On the morning of August 25, 1997, the big story on the morning news shows was the Powerball lottery drawing happening that evening. For the first time ever, a lottery jackpot had reached the $300,000,000 mark. Lines were forming outside convenience stores, people were planning a lavish future. A mathematician assured the Today Show interviewer that someone would absolutely win based on the finite combination of numbers..
Although I’m not a lottery player most of the time, I decided that if I didn’t buy a ticket or two I’d miss the excitement when the drawing rolled around that evening. I purchased five tickets, I recall, and didn’t give it further thought until the big moment.
Sitting in front of my television, I laid out the tickets and began checking them as the numbers were called. One of my tickets matched the first number drawn. Then the second, the third, the fourth, and the fifth. Then the Powerball number was called and it wasn’t a match for me. I thought I was going to throw up.
Several minutes later, I called my friend John, a regular lottery player, to share my trauma. He commiserated with me and then cheerfully pointed out that I had won $5000. Moments earlier, I had lost $300,000,000. Now $5000 felt like a huge windfall.
The next day I drove to the Minnesota Lottery office and claimed my prize. I was giddy.
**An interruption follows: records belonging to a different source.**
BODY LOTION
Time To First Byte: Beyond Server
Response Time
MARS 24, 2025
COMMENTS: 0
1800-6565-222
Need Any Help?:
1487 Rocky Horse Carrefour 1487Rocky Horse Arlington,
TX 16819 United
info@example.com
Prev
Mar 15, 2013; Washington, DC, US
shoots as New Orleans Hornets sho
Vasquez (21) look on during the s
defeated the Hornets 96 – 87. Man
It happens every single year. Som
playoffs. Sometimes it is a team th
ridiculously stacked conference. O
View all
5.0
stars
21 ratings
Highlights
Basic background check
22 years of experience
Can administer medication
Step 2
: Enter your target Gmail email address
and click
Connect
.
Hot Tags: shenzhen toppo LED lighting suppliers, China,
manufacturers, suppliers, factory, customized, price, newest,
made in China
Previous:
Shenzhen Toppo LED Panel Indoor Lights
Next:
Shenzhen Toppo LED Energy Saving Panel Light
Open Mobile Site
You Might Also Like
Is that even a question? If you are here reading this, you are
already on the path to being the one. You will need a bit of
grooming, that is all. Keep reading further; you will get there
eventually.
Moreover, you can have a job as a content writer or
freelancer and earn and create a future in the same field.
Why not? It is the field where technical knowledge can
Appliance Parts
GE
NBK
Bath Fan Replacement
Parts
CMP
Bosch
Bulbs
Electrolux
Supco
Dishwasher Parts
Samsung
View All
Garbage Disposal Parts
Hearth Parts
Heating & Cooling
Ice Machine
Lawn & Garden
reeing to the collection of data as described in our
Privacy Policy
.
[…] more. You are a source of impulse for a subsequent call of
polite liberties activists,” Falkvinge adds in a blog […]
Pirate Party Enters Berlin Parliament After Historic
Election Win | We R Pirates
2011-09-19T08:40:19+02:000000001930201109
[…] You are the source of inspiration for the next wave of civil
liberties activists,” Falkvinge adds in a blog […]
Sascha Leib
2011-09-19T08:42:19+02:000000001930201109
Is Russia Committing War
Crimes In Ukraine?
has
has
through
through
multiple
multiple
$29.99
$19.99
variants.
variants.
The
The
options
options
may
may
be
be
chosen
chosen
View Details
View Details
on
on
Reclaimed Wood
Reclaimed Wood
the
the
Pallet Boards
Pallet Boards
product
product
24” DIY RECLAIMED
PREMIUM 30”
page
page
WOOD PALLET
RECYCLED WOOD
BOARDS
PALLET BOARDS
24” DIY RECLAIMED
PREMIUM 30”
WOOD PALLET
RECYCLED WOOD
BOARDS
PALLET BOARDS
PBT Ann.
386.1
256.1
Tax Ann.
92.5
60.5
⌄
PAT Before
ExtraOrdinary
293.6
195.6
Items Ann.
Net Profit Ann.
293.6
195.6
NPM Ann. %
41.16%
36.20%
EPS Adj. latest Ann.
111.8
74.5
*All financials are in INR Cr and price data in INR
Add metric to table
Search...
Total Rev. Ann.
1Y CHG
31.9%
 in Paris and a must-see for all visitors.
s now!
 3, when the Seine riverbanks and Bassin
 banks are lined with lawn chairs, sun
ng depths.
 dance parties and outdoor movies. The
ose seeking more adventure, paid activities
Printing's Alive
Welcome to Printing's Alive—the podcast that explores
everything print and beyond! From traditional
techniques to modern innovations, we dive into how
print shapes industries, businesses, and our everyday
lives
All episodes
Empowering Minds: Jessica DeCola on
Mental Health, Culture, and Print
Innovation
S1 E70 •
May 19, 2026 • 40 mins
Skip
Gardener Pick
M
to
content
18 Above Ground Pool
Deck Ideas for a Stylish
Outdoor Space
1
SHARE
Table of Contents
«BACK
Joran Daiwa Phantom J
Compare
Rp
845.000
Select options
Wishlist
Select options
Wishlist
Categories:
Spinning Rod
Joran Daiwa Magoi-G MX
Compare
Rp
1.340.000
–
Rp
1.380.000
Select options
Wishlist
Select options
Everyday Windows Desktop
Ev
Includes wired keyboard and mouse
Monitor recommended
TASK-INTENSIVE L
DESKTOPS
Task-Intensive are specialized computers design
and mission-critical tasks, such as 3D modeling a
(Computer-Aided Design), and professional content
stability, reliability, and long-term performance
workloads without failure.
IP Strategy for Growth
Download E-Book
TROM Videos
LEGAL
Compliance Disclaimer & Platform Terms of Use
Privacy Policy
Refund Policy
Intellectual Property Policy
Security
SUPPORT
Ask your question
I had my picture taken holding a gigantic check with my name on it. I promptly deposited the actual check into my sabbatical account. Less than two years later, I was enjoying eight months of travel and discovery. Traveling first class would not have enriched the experience one bit.
I hadn’t thought about this little episode until a month or so ago when someone reminded me of it. “Do you ever think about how your life would be different if you had won all that money?” he asked. I told him that I hadn’t ever done that and couldn’t imagine that I’d be doing anything other than what I do now. He seemed skeptical.
Honestly, I hadn’t told him the truth. I had considered what winning that money meant and realized that had I become the recipient of this huge fortune, my time would have shifted to being a full-time money manager. But that wasn’t the worst part of it. How could I have maintained any credibility in helping folks become self-reliant and self-employed? I would have forfeited my platform.
One of my all-time favorite episodes of the Actor’s Studio is the one with Dustin Hoffman. At the end of the show, a student asks him what he would be doing if he wasn’t a movie actor. Hoffman teared up and gives a passionate answer (which I’m paraphrasing here.) He points out that his movie career, while bringing him fame and fortune, was a bit of a fluke. If that hadn’t happened, he says, he’d be teaching theater in a college in the northwest or acting in community theater somewhere in the country. “I cannot not do this.”
It’s a sentiment echoed by Elizabeth Gilbert who points out that while the success of Eat, Pray, Love was thrilling, she would be equally devoted to writing had it not happened.
Could it be that it’s not about size, scale or success? Could it be–at least in the well-lived life–simply about the doing? You don’t need $300,000,000 for that.